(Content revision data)
════

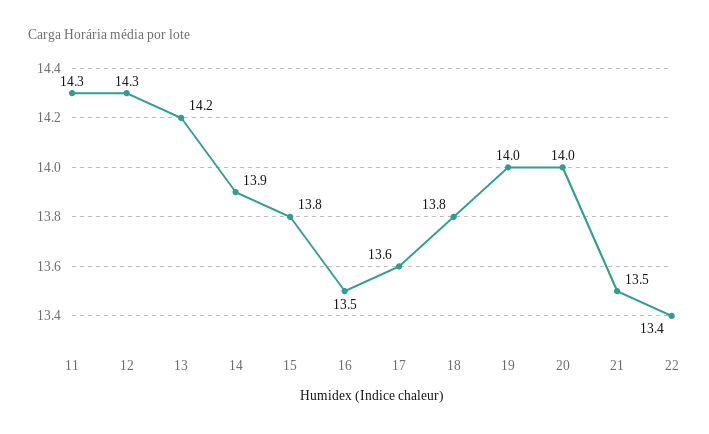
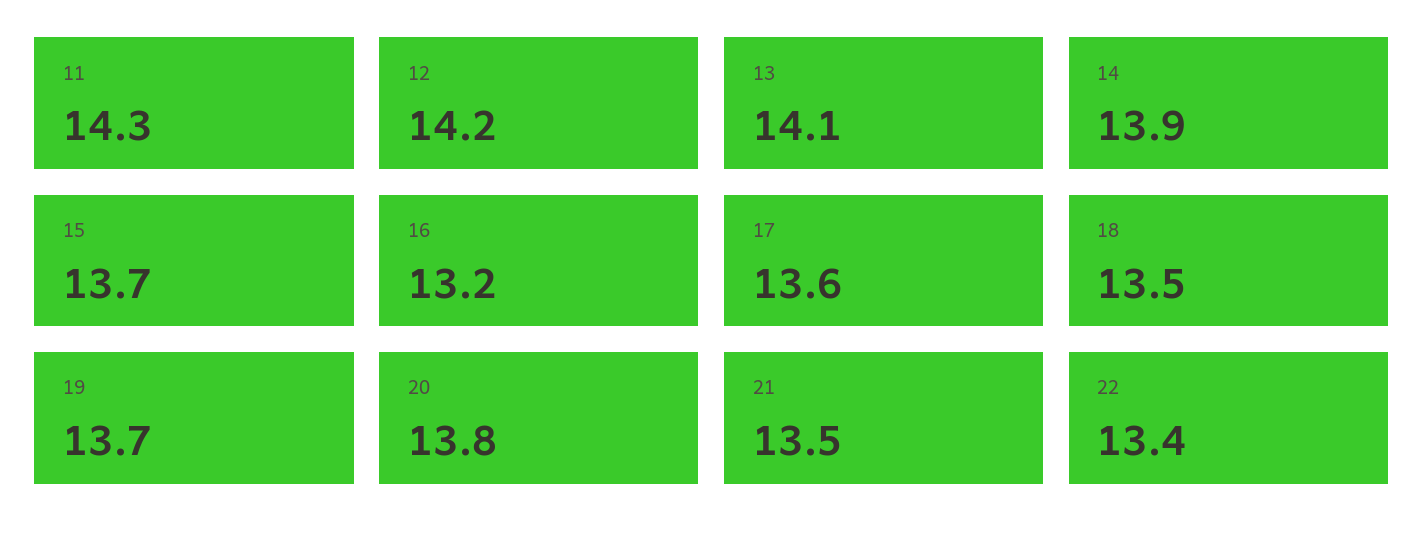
12: 14.3 -> 14.2
13: 14.2 -> 14.1
15: 13.8 -> 13.7
16: 13.5 -> 13.2
18: 13.8 -> 13.5
19: 14 -> 13.7
20: 14 -> 13.8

════

Written task :: Exactly repeat the data above; the pictures do not belong in your copy.

Result below ::
12: 14.3 -> 14.2
13: 14.2 -> 14.1
15: 13.8 -> 13.7
16: 13.5 -> 13.2
18: 13.8 -> 13.5
19: 14 -> 13.7
20: 14 -> 13.8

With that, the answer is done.